Meanwhile the financial system seized an increasingly large piece of global GDP, and the holy “Too Big to Fail” fear –referring to the fact that some institutions which could represent a systemic risk would get state assistance if necessary – was born.
Krugman says that the Dodd-Frank Bill is in danger, precisely because despite its clear shortcomings, it has been effective in preventing the recurrence of those risks that led to the crisis. But it is annoying for Wall Street. It wants to return to doing round business as it used to, protected by deregulation and the doctrine of the EMH, the efficiency of markets, which has received so many Nobel prizes.
I am highlighting some paragraphs by Krugman below. For him the most destabilizing factor is the sum of two problems. Namely, the “Too Big to Fail” concept combined with the increasing complexity of financial transactions. These have turned institutions (particularly investment banks) into “chimeras, partly banks, partly hedge funds, partly insurance companies…”
This situation makes it impossible to regulate and supervise, and leads to the need for last-minute bailouts.
What about the problem of the financial industry structure, sometimes over-simplified by the phrase “too big to fail“? Dodd-Frank seems to be yielding real results there as well.
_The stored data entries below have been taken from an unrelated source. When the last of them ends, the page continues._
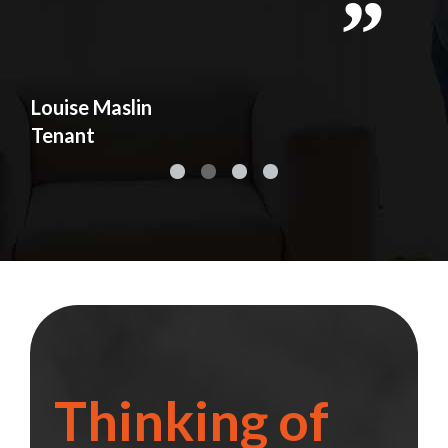
y
d
s
Louise Maslin
Ad
Tenant
Te
Thinking of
In fact, more than many supporters expected.
As I’ve just suggested, “too big to fail” doesn’t quite get at the problem here. What was really lethal was the interaction between size and complexity. Financial institutions had become chimeras: part bank, part hedge fund, part insurance company, and so on. This complexity allowed them to evade regulation, yet be rescued from the consequences when their bets went bad. And bankers’ ability to have it both ways helped set America up for disaster.
The decline in these practices confirm that the Dodd-Frank law was working: once again there was a revival amongst traditional deposit banks and un-supervised “shadow banking” was decreasing. The possibility of making high-risk operations look like normal operations was no longer easy.
Dodd-Frank addressed this problem by letting regulators subject “systemically important” financial institutions to extra regulation, and seize control of such institutions at times of crisis, as opposed to simply bailing them out. And it required that financial institutions in general put up more capital, reducing both their incentive to take excessive risks and the possibility that risk-taking would lead to bankruptcy.
All of this seems to be working. “Shadow banking,” which created bank-type risks while evading bank-type regulation, is in on the way out. You can see evidence of this in cases like that of General Electric. A manufacturing firm that turned itself into a financial wheeler-dealer, but is now trying to return to its roots. You can also see it in the overall numbers, where conventional banking —namely banking subject to relatively strong regulation — has made a comeback. Evading the rules, it seems, isn’t as appealing as it used to be.
And yet, pressure to return to that former “financial paradise” doesn’t cease.